There is no excuse to not deploy at minimum a dual-stack network if not an IPv6-only network. If you deploy an IPv4-only network you are incompetent, you are shitting up the internet for everyone else, and it would be better for all of humanity if you kept any and all enthusiasm you have for computers entirely to yourself (not a single utterance).

shrubble 4 days ago

I won't name the 2 large telecoms I know, that don't support IPv6 being used by customers - if you get L2VPN, L3VPN, other typical services etc. it will be IPv4-only. Of course you can buy a wave and do whatever you want with it :-)

pcarroll 4 days ago

Support for IPv6 is notoriously bad in residential modems. They can barely run IPv4. In an enterprise, you can do it properly. But here we are stuck with the junk the ISP gave out. Customers don't care. You have to work with what you've got.

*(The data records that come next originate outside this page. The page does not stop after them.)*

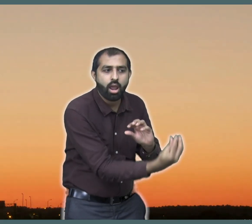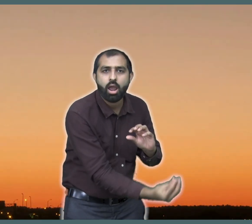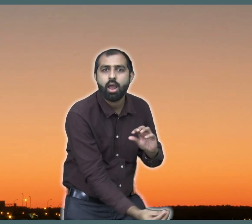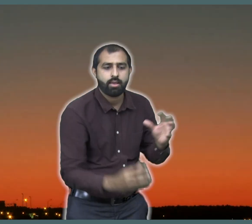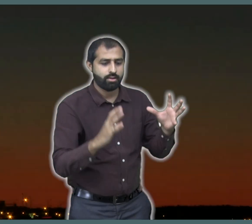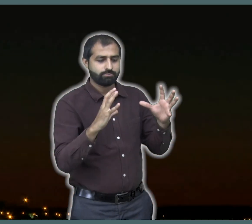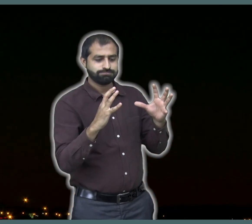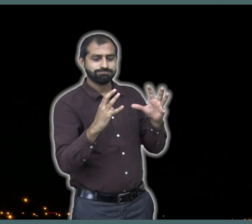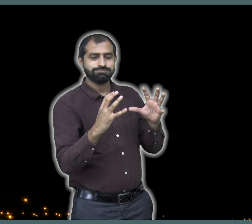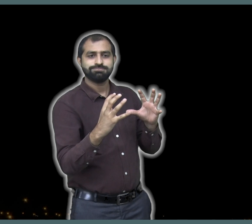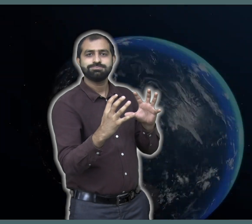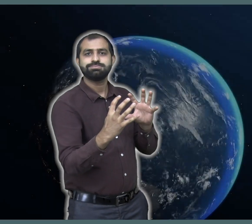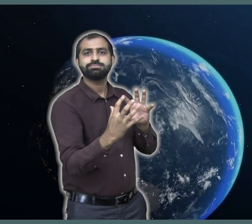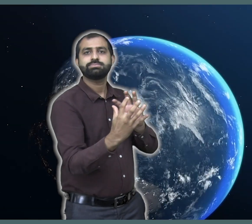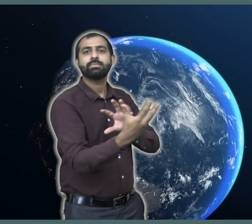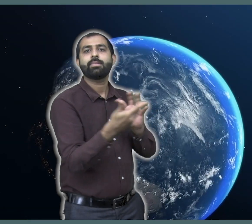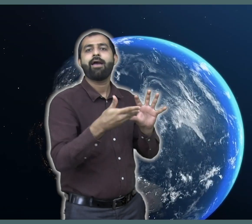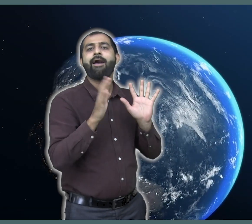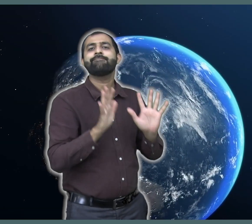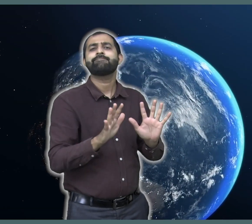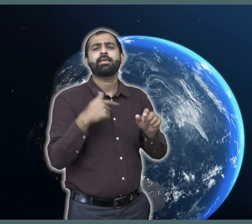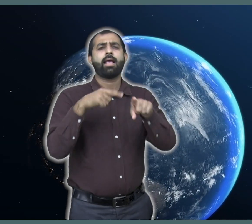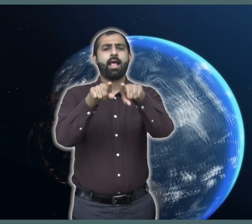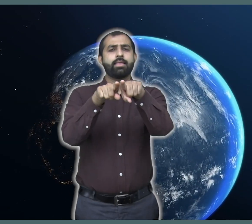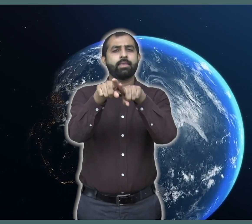When we are on the side of earth that is facing the sun, we have daylight.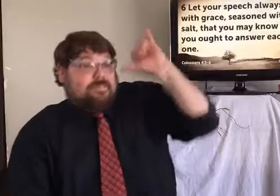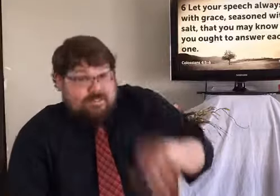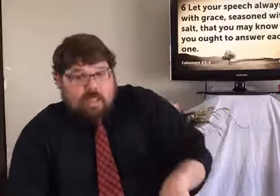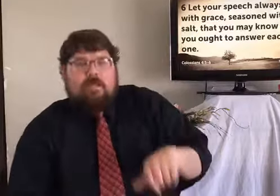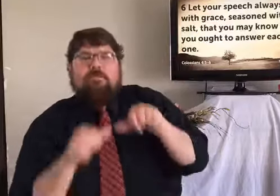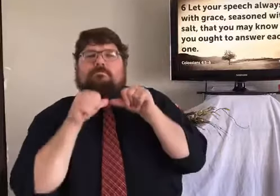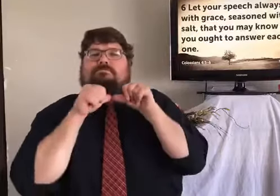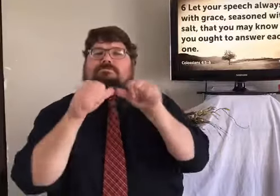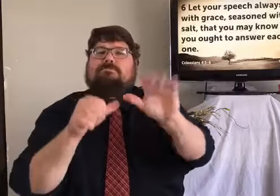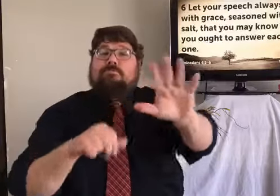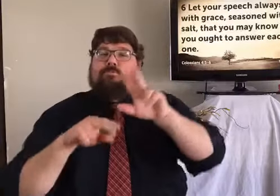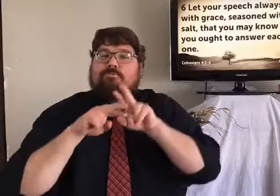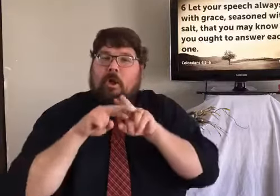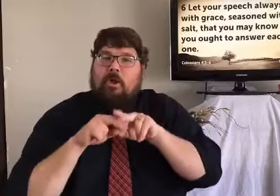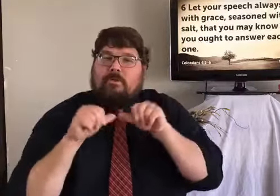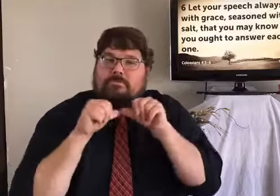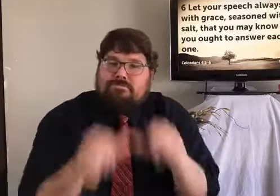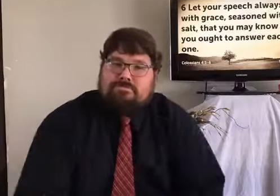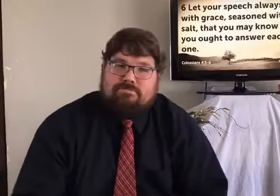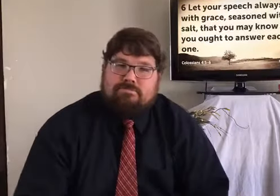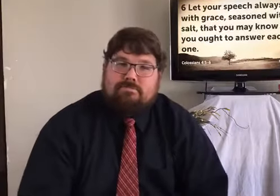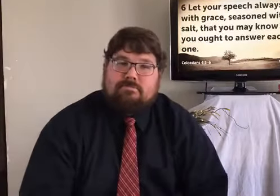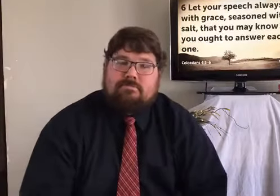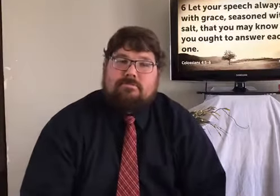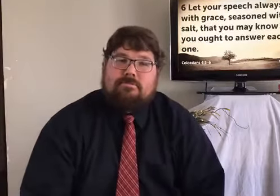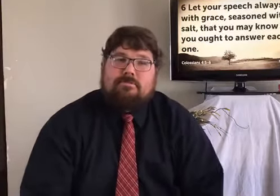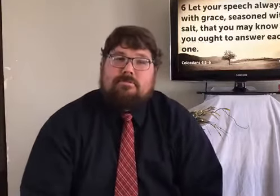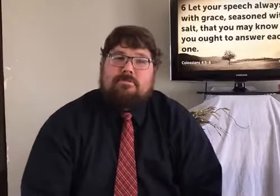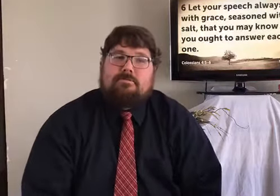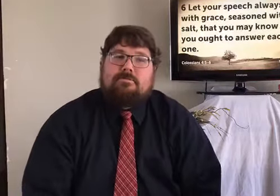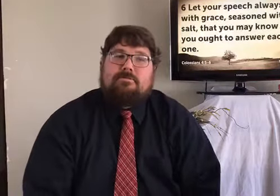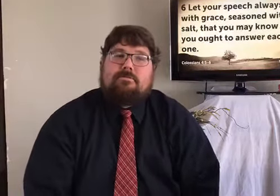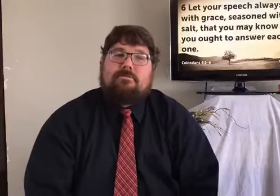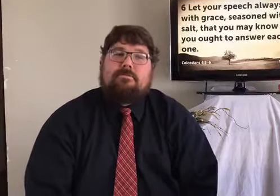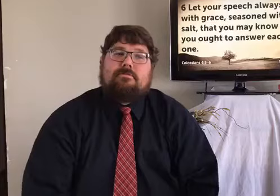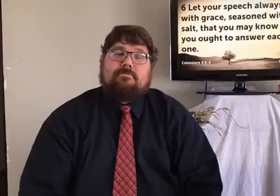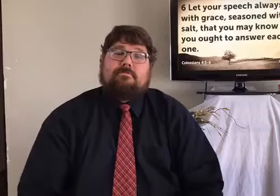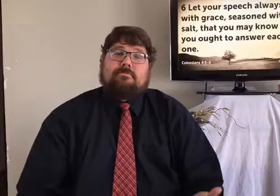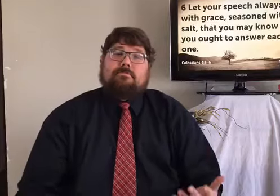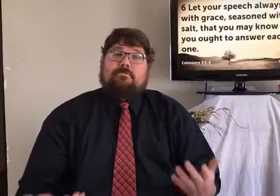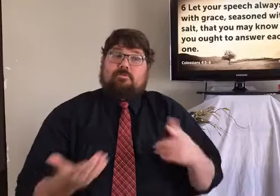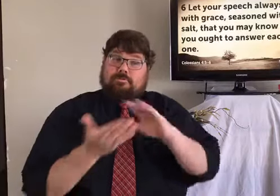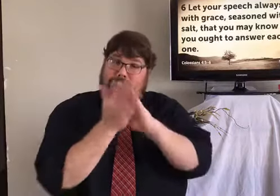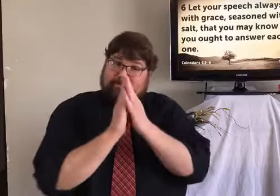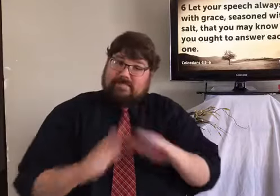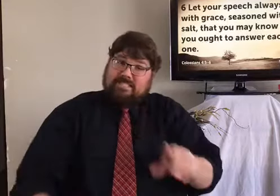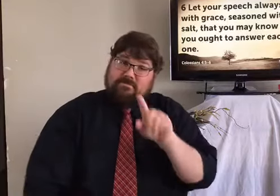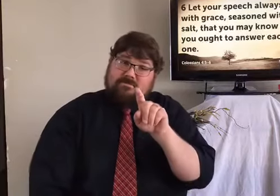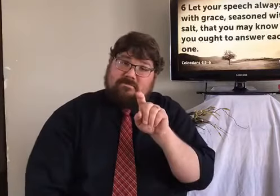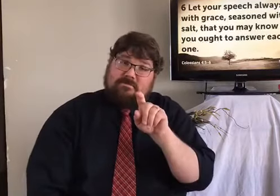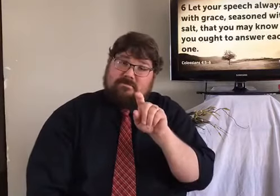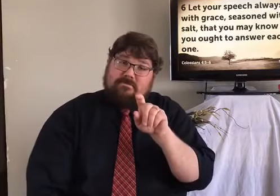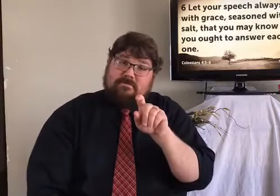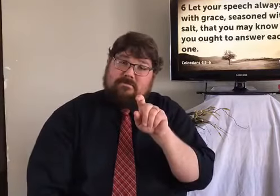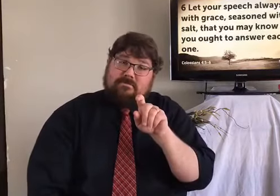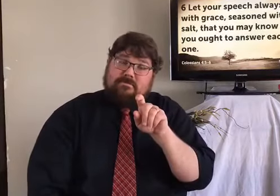And you commit to following Christ. This is how you can continue to have influence, continue your saltiness.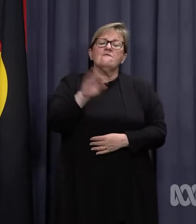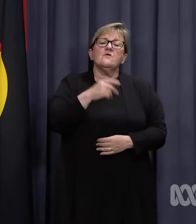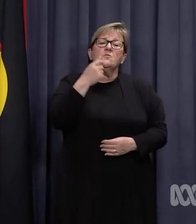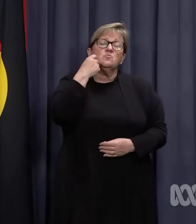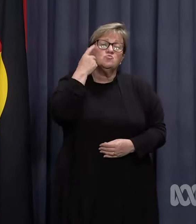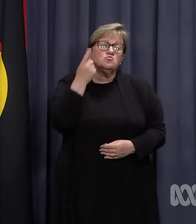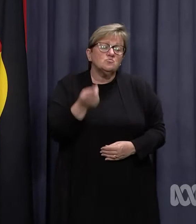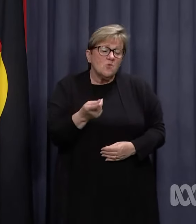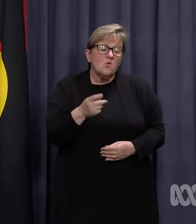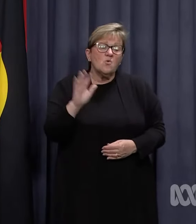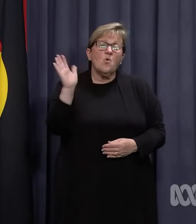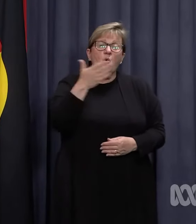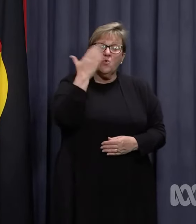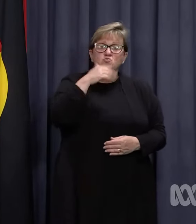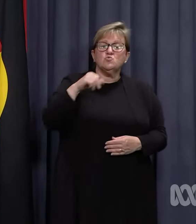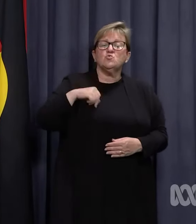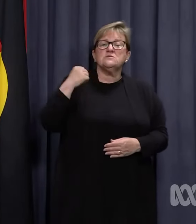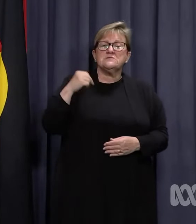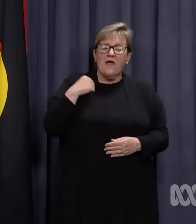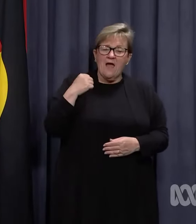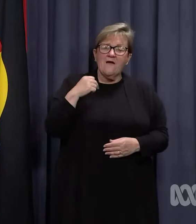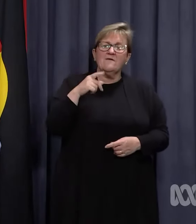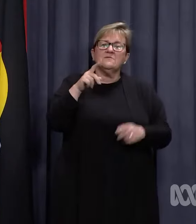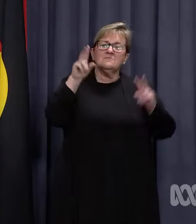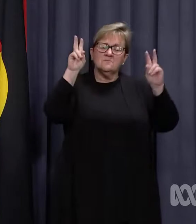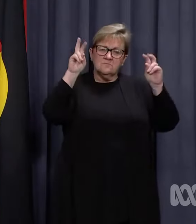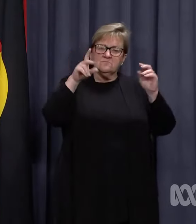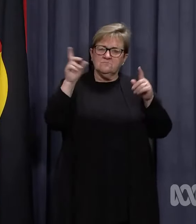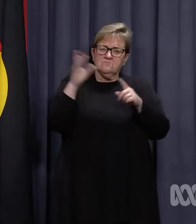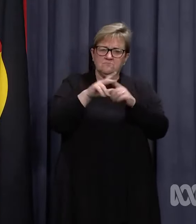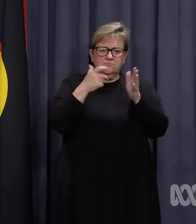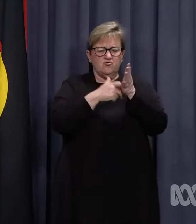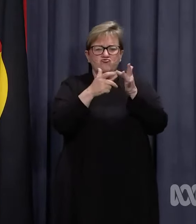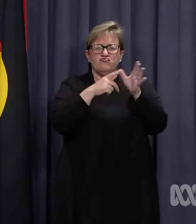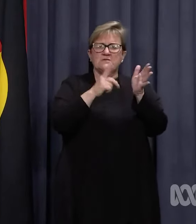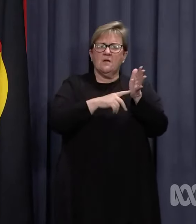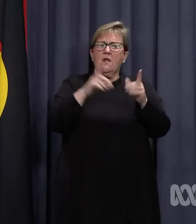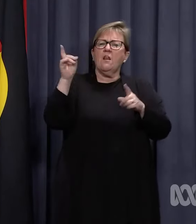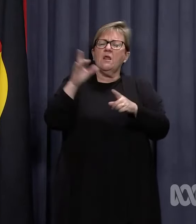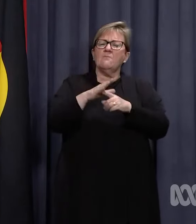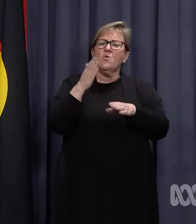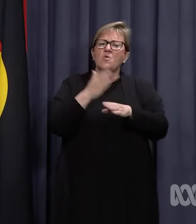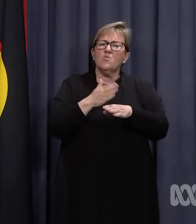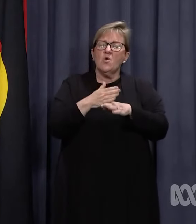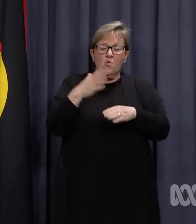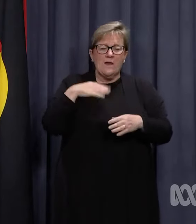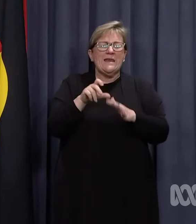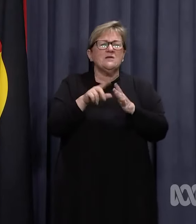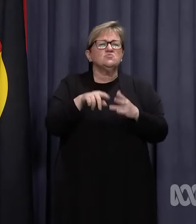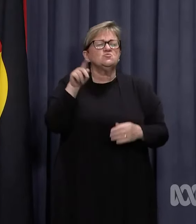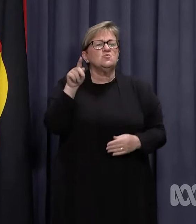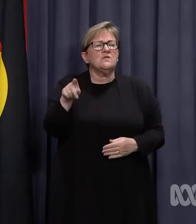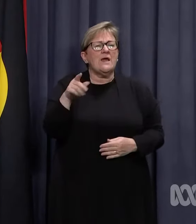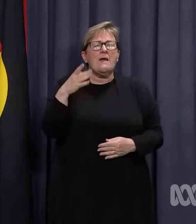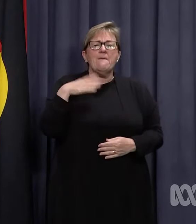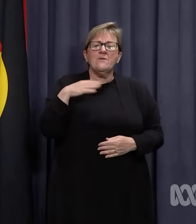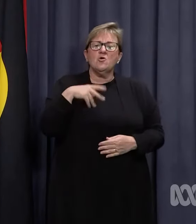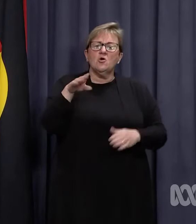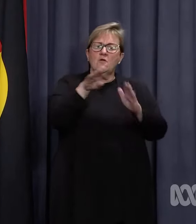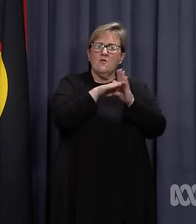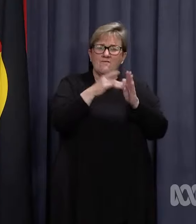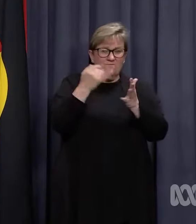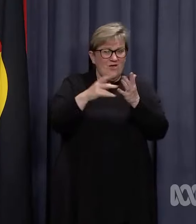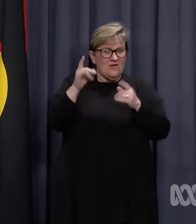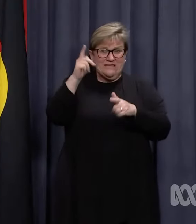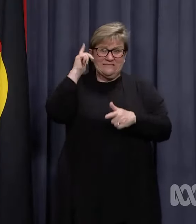tomorrow, all school staff will be classified as critical workers. This is necessary because of the critical role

  • orangeboats 3 days ago

    >Support for IPv6 is notoriously bad in residential modems.

    No? Over here at (South) East Asia we have been deploying IPv6 for nearly a decade now. The users are getting their IPv6 connectivity. Before someone jumps out and shouts SeCuRiTy: the firewall is enabled by default.

    I am not saying the support is perfect. I know some people moan about lackluster IPv6 configuration in many routers. But for 90% of residential internet users (who care about pretty much nothing but the ability to watch YouTube and browsing social media), it damn sure is.